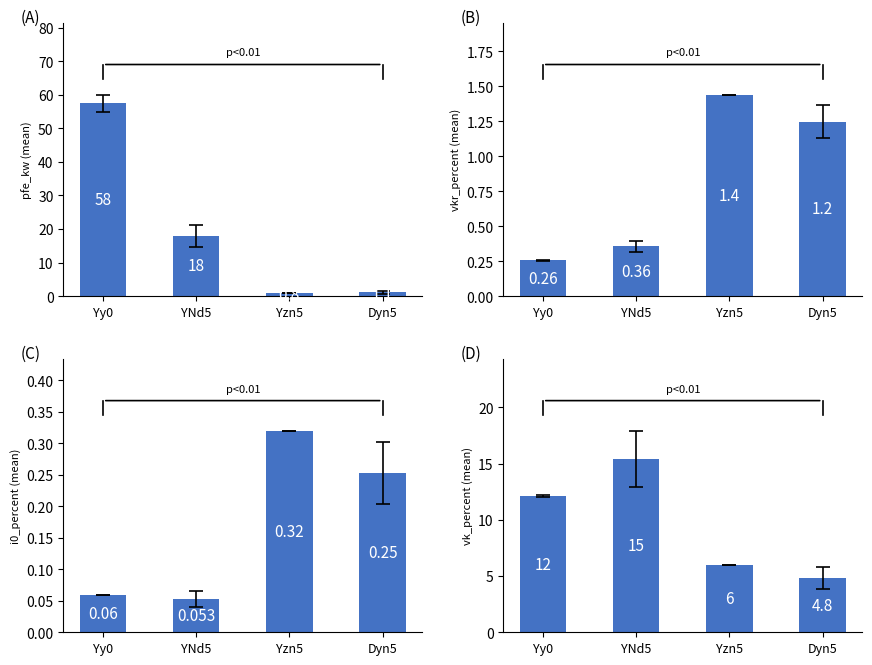

Rank the categories by i0_percent value from highest to lowest.

Yzn5, Dyn5, Yy0, YNd5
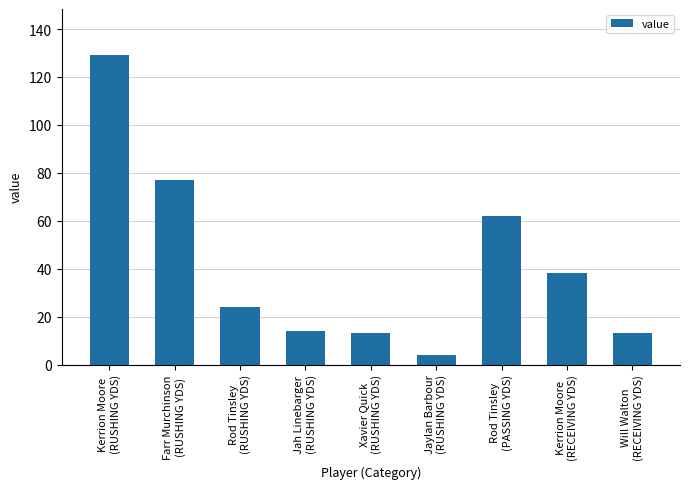

Reading left to right, list all the values displayed in this chart.

129	77	24	14	13	4	62	38	13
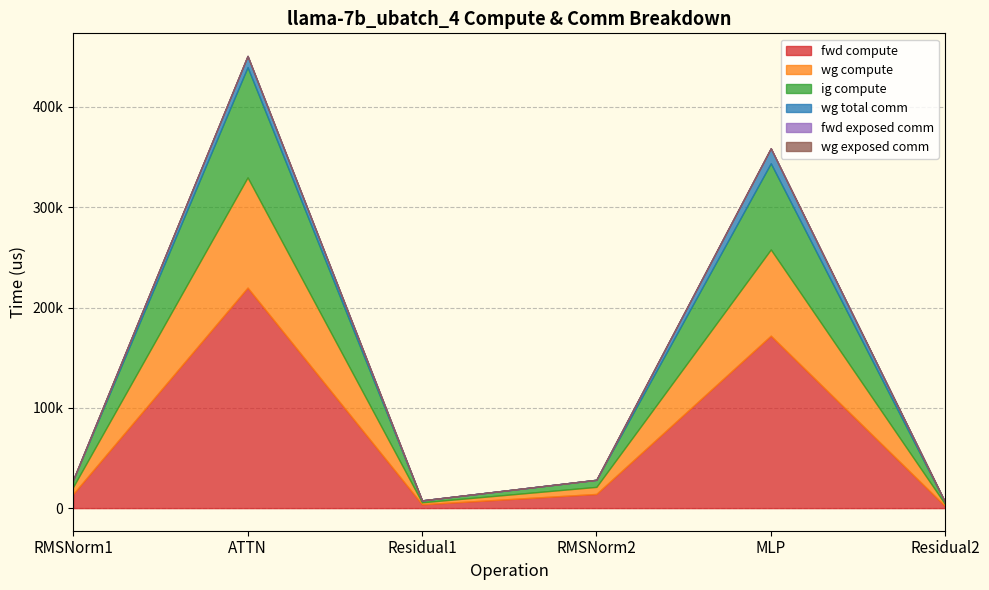

Count the number of categories in the chart.

6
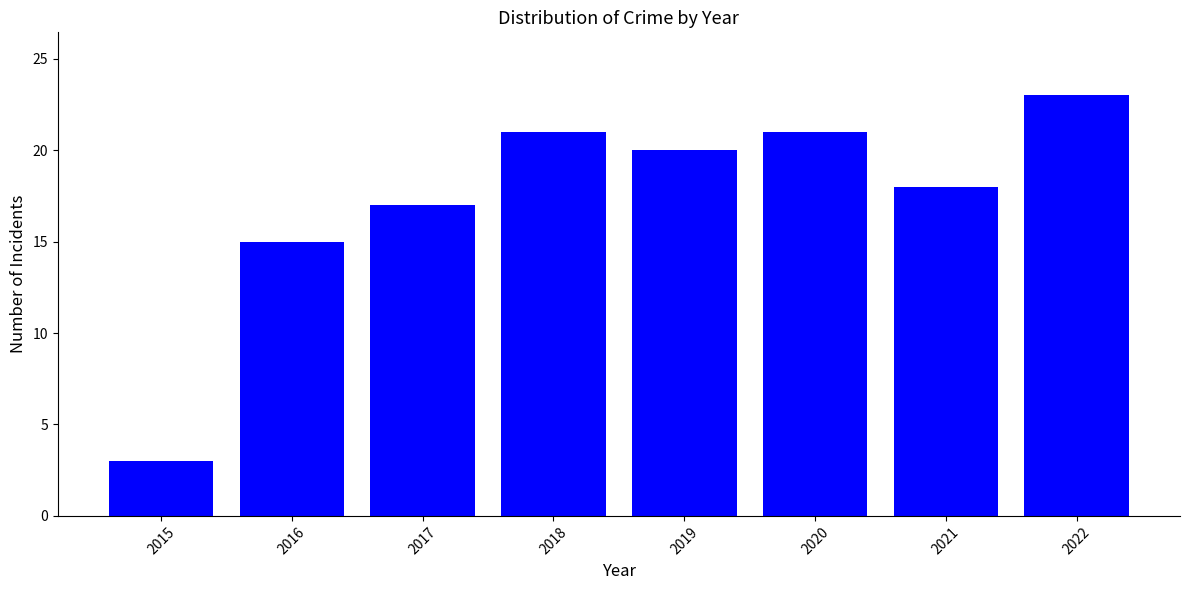

Reading left to right, list all the values displayed in this chart.

3	15	17	21	20	21	18	23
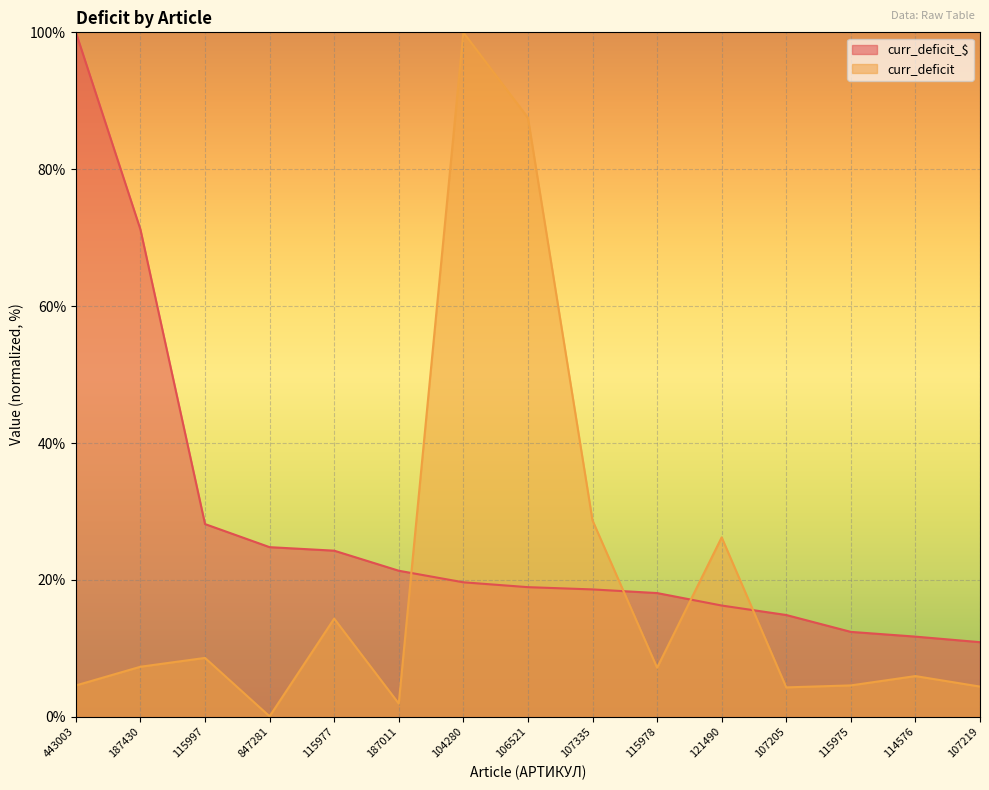

Rank the series by their average value, from highest to lowest.

curr_deficit_$, curr_deficit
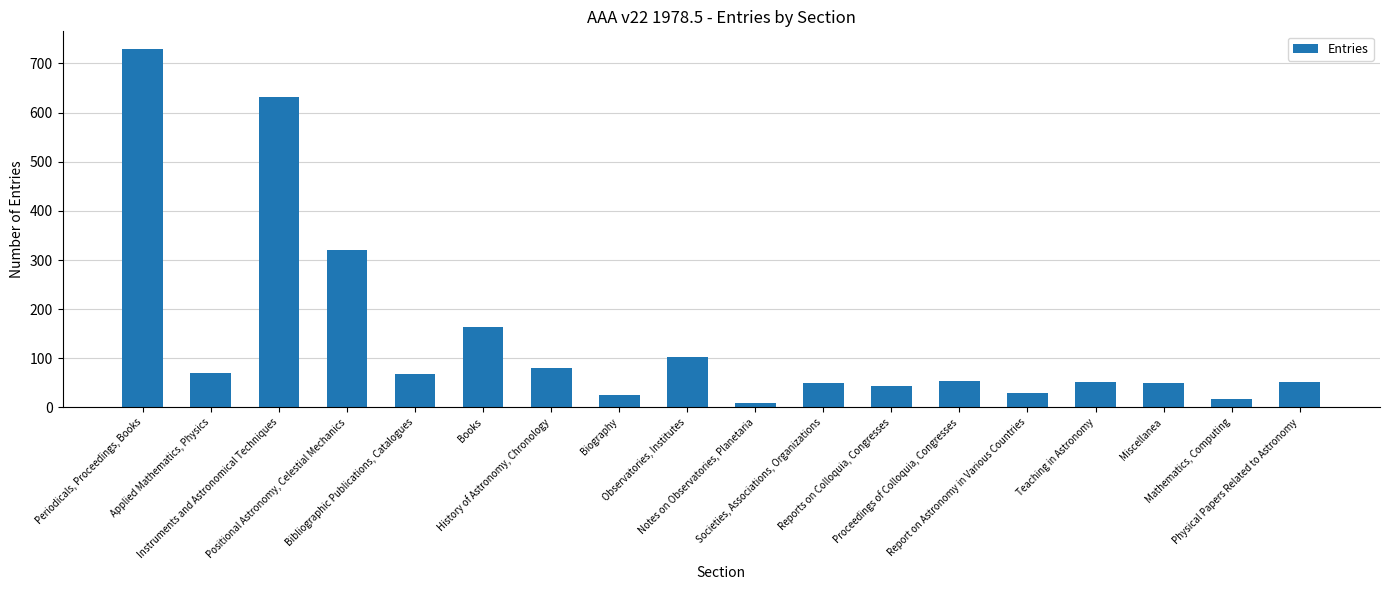

How many categories are shown in the chart?

18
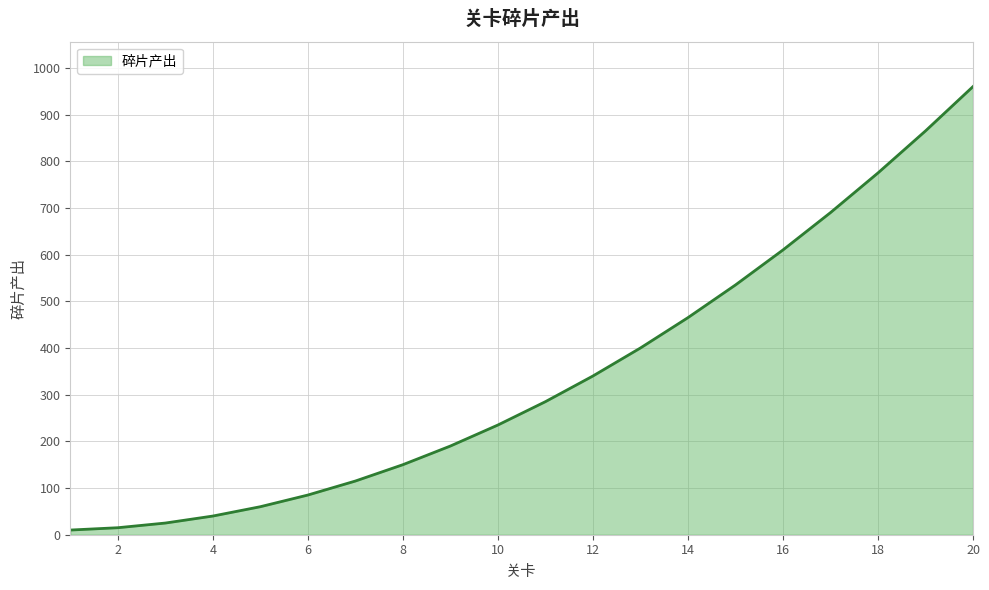

What is the difference between the maximum and minimum values?

950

════════════════════

Consigne. Énumérez toutes les lignes ci-dessus qui contiennent le mot « from ». Les majuscules et les minuscules comptent.

Corrigé.
Rank the categories by i0_percent value from highest to lowest.
Rank the series by their average value, from highest to lowest.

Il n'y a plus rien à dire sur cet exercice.